2. Un impact positif sur la qualité des sols et la biodiversité
Un arrosage plus doux limite l’érosion et la battance, en préservant la structure des horizons superficiels. L’humidité régulière favorise l’activité biologique du sol, essentielle à la fertilité naturelle. À la différence d’un arrosage massif qui asphyxie les organismes, la micro-aspersion ménage la faune souterraine (vers de terre, micro-invertébrés), comme le montrent les essais menés en maraîchage bio par l’INRAe (INRAE).
Par ailleurs, la possibilité de maintenir une zone humide et fraîche autour des plantes façonne un microclimat bénéfique, limitant les stress hydriques et thermiques, tout en contribuant à la résilience face aux épisodes de canicule ou de sécheresse.
3. Moins de maladies fongiques et moins de gaspillage d’intrants
À la différence de l’aspersion aérienne, qui mouille le feuillage et accroît les risques de maladies cryptogamiques (mildiou, oïdium), la micro-aspersion cible la zone racinaire.
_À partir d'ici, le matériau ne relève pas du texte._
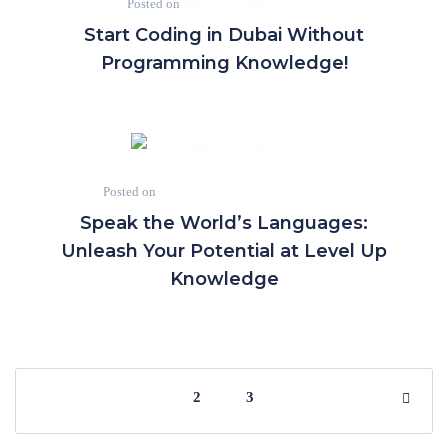
Posted on
May 4, 2024
May 4, 2024
Start Coding in Dubai Without
Programming Knowledge!
Posted on
September 15, 2022
April 25, 2024
Speak the World’s Languages:
Unleash Your Potential at Level Up
Knowledge
2
3
1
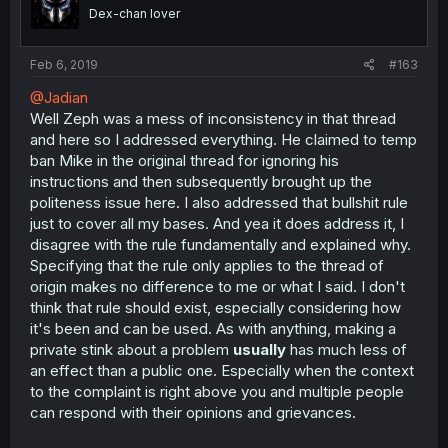
Dex-chan lover
Feb 6, 2019
#163
@Jadian
Well Zeph was a mess of inconsistency in that thread
and here so I addressed everything. He claimed to temp
ban Mike in the original thread for ignoring his
instructions and then subsequently brought up the
politeness issue here. I also addressed that bullshit rule
just to cover all my bases. And yea it does address it, I
disagree with the rule fundamentally and explained why.
Specifying that the rule only applies to the thread of
origin makes no difference to me or what I said. I don't
think that rule should exist, especially considering how
it's been and can be used. As with anything, making a
private stink about a problem
usually
has much less of
an effect than a public one. Especially when the context
to the complaint is right above you and multiple people
can respond with their opinions and grievances.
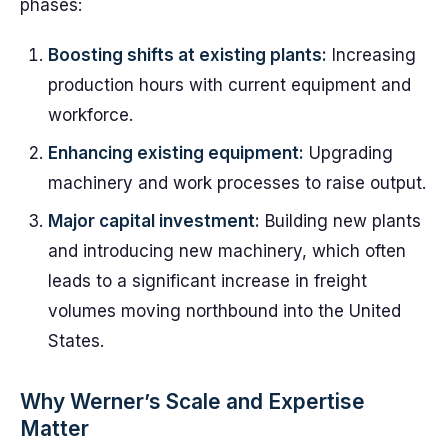
phases:
Boosting shifts at existing plants:
Increasing
production hours with current equipment and
workforce.
Enhancing existing equipment:
Upgrading
machinery and work processes to raise output.
Major capital investment:
Building new plants
and introducing new machinery, which often
leads to a significant increase in freight
volumes moving northbound into the United
States.
Why Werner’s Scale and Expertise
Matter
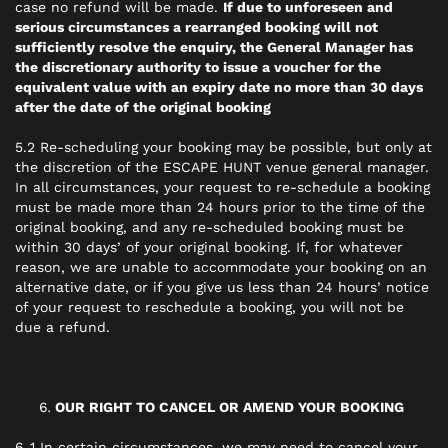
case no refund will be made.
If due to unforeseen and
serious circumstances a rearranged booking will not
sufficiently resolve the enquiry, the General Manager has
the discretionary authority to issue a voucher for the
equivalent value with an expiry date no more than 30 days
after the date of the original booking
5.2 Re-scheduling your booking may be possible, but only at
the discretion of the ESCAPE HUNT venue general manager.
In all circumstances, your request to re-schedule a booking
must be made more than 24 hours prior to the time of the
original booking, and any re-scheduled booking must be
within 30 days’ of your original booking. If, for whatever
reason, we are unable to accommodate your booking on an
alternative date, or if you give us less than 24 hours’ notice
of your request to reschedule a booking, you will not be
due a refund.
OUR RIGHT TO CANCEL OR AMEND YOUR BOOKING
6..1 In certain circumstances, we may need to cancel your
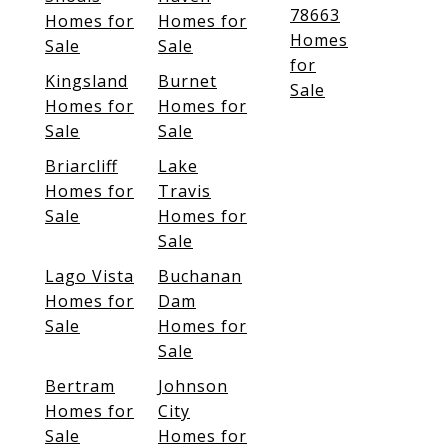
78663
Homes for
Homes for
Homes
Sale
Sale
for
Kingsland
Burnet
Sale
Homes for
Homes for
Sale
Sale
Briarcliff
Lake
Homes for
Travis
Sale
Homes for
Sale
Lago Vista
Buchanan
Homes for
Dam
Sale
Homes for
Sale
Bertram
Johnson
Homes for
City
Sale
Homes for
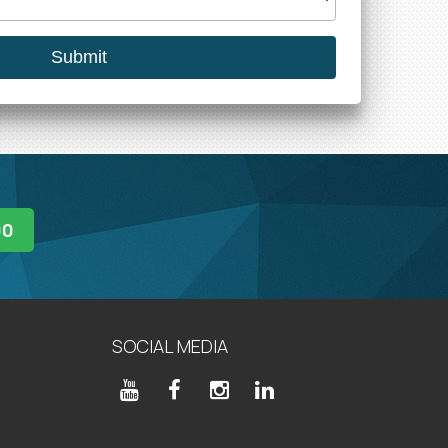
00
SOCIAL MEDIA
Résultat : moins de développement de pathogènes et une meilleure efficacité des protections biologiques ou cuivreuses, surtout en cultures sensibles (tomates, fraises…). Certaines parcelles de melon suivies par l’ASTREDHOR ont montré une réduction de 27% des attaques de fusariose suite à l’introduction de la micro-aspersion (ASTREDHOR).
De plus, l’eau étant mieux utilisée, les engrais ou biostimulants en solution restent plus facilement dans la zone racinaire, avec moins de lessivage.